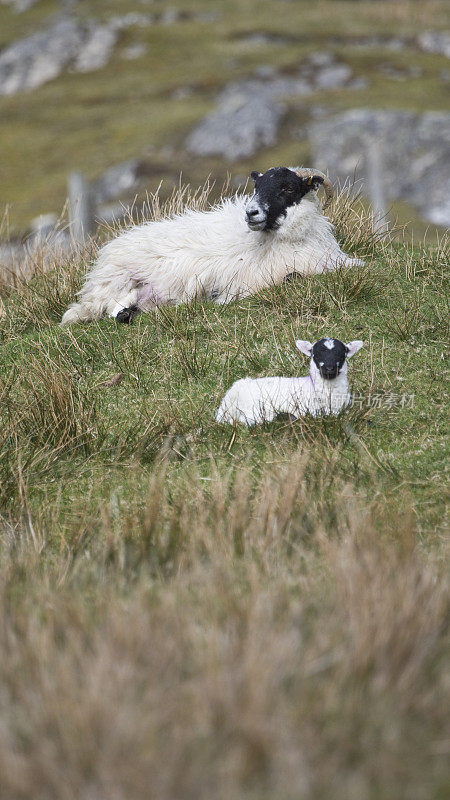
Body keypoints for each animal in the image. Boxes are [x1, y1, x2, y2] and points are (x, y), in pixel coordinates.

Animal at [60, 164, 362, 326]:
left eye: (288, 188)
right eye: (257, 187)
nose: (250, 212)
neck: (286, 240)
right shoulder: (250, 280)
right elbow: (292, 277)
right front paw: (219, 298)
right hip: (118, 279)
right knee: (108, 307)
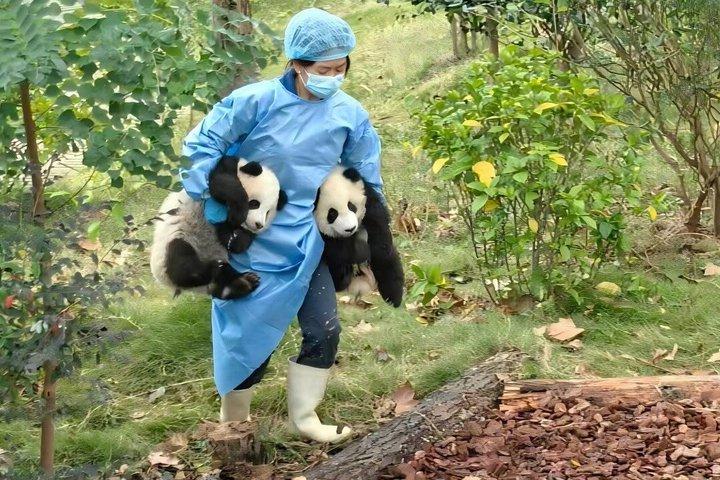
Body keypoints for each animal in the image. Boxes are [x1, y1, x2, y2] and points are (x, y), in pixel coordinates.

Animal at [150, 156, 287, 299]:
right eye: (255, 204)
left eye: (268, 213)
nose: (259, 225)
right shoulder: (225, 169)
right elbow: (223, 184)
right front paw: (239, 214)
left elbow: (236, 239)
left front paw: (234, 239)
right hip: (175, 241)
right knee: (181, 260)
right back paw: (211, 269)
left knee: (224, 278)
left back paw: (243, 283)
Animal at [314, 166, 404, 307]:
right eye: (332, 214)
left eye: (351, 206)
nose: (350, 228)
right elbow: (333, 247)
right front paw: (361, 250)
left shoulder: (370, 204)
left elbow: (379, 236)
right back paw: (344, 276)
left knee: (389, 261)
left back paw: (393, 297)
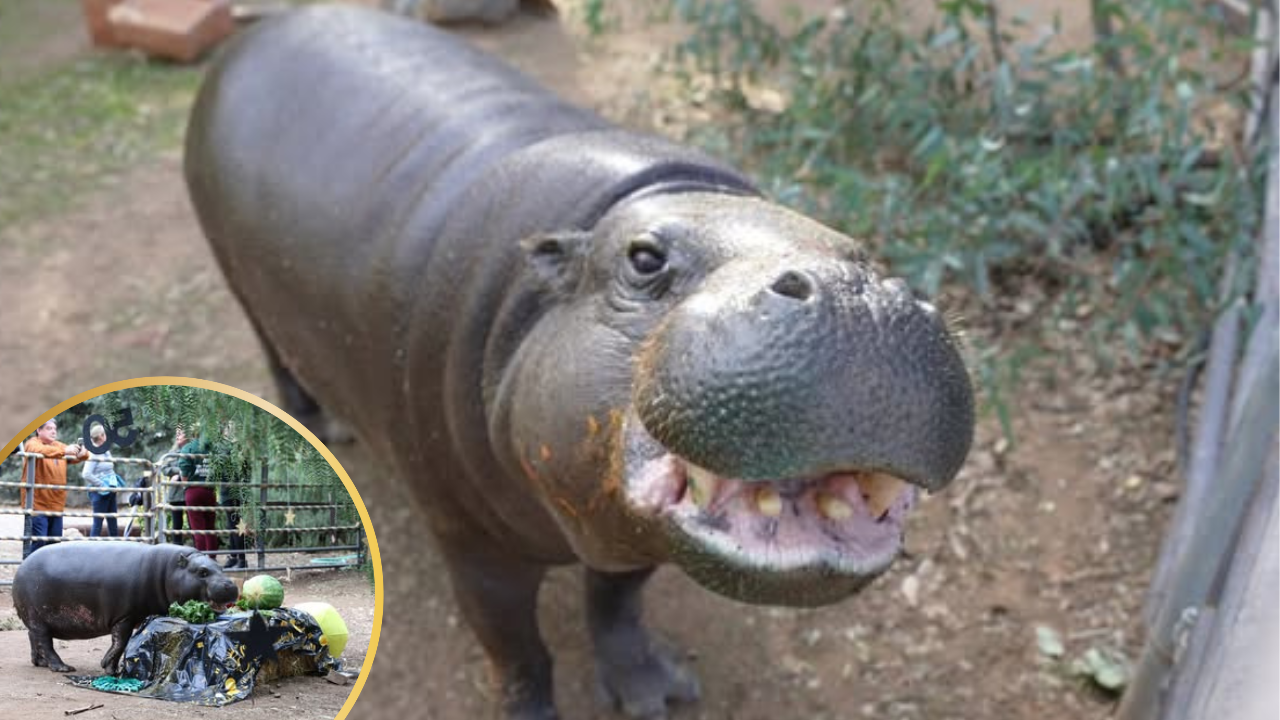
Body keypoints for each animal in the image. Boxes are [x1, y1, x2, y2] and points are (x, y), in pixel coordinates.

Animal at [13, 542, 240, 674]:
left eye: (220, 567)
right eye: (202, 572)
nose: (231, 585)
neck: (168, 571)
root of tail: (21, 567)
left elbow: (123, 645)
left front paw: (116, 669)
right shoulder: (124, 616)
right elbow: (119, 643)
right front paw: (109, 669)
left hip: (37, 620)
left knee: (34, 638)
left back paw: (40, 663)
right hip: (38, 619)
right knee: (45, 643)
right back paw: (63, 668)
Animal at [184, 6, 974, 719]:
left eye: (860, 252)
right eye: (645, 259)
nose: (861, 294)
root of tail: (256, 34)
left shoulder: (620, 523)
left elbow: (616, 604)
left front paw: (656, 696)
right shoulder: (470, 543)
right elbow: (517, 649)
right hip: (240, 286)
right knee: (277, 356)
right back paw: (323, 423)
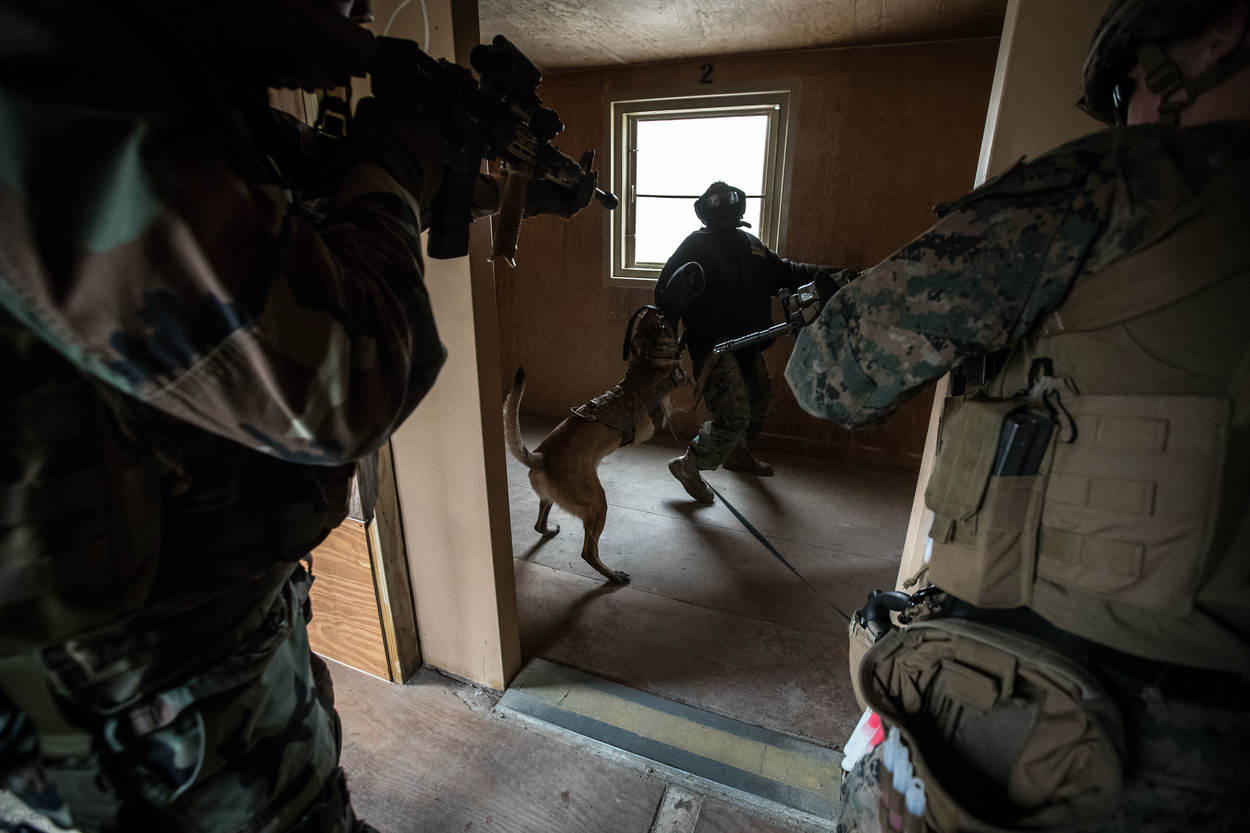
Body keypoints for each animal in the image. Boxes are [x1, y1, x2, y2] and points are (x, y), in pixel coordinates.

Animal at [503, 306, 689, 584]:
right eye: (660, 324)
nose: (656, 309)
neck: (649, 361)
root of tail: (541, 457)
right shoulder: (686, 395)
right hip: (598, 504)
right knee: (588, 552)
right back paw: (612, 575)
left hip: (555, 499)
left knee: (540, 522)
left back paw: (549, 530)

---

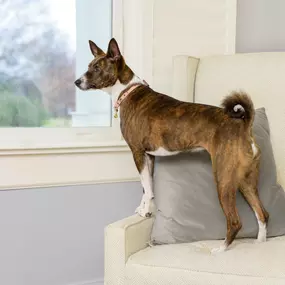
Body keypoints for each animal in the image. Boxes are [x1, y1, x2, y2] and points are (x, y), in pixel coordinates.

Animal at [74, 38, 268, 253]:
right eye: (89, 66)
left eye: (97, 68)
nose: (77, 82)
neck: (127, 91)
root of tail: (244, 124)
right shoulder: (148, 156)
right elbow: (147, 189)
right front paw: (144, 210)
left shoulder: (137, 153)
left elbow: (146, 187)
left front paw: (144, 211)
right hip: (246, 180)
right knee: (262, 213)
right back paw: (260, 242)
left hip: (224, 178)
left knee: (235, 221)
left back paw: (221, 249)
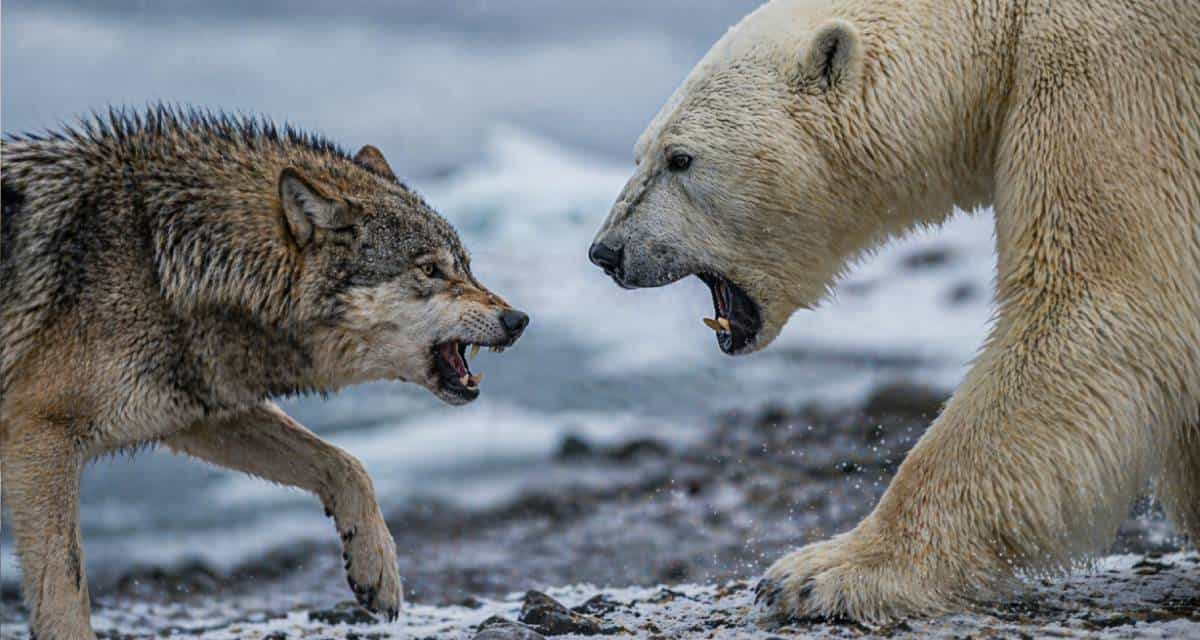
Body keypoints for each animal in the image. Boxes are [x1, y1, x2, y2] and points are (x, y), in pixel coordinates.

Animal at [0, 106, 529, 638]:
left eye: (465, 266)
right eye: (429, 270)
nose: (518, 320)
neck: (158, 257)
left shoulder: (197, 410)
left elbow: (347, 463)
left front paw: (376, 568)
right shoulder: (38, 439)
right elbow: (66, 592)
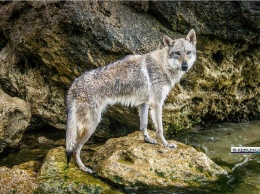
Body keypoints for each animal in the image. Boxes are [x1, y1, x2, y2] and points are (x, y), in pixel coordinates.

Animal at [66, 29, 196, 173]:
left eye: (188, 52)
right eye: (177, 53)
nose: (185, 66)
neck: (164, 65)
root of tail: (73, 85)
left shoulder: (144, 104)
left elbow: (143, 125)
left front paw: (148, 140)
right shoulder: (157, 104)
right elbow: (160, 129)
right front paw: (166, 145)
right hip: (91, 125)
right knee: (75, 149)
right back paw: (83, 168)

* * *

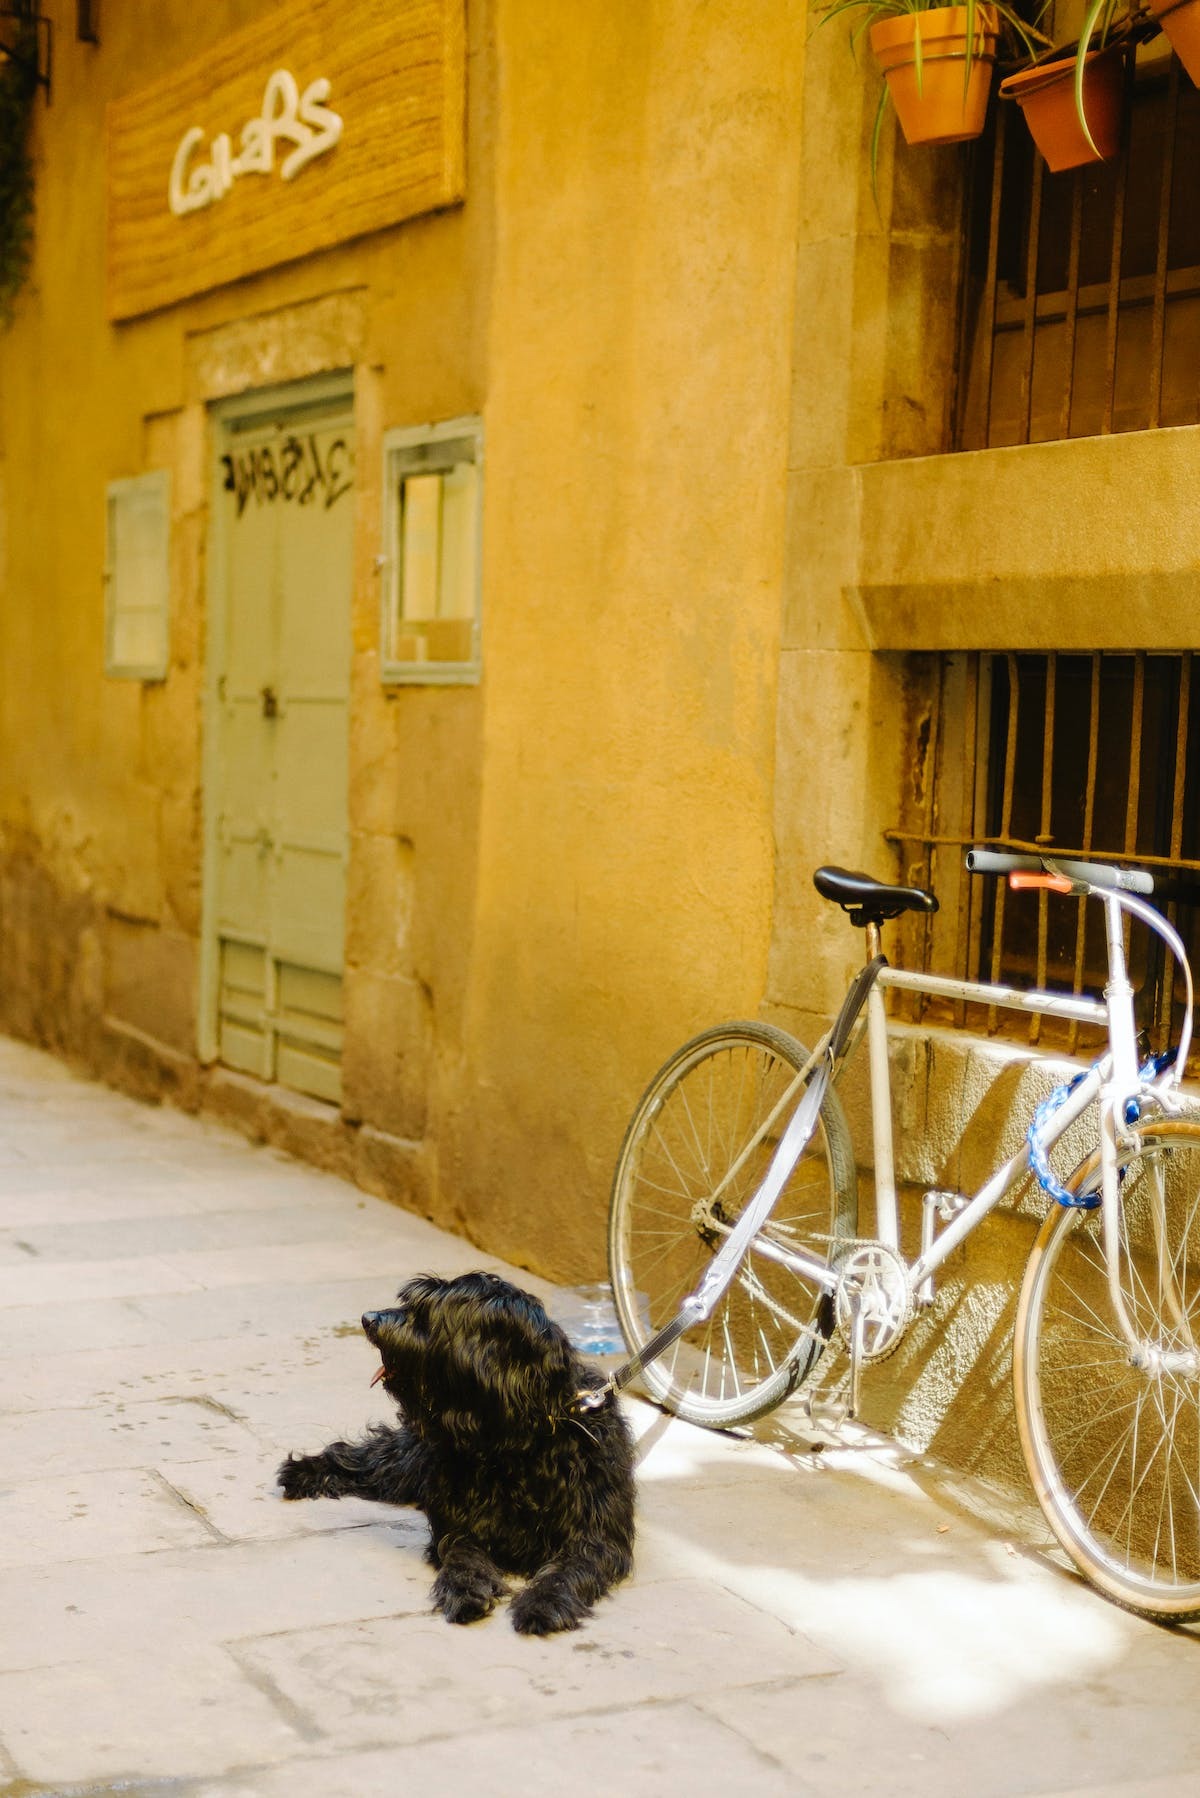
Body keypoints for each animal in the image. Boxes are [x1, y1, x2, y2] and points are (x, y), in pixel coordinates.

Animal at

* ASSIGNMENT *
From the material above, retype precisely the lines between the line holding "nose: (185, 66)" and the line holding "right knee: (75, 149)", inclusive, and nothing beyond them.

* SOLUTION TO THIS EXERCISE *
nose: (185, 66)
neck: (164, 65)
root of tail: (73, 85)
left shoulder: (144, 104)
left elbow: (143, 125)
left front paw: (148, 140)
right shoulder: (157, 104)
right elbow: (160, 129)
right front paw: (166, 145)
right hip: (91, 125)
right knee: (75, 149)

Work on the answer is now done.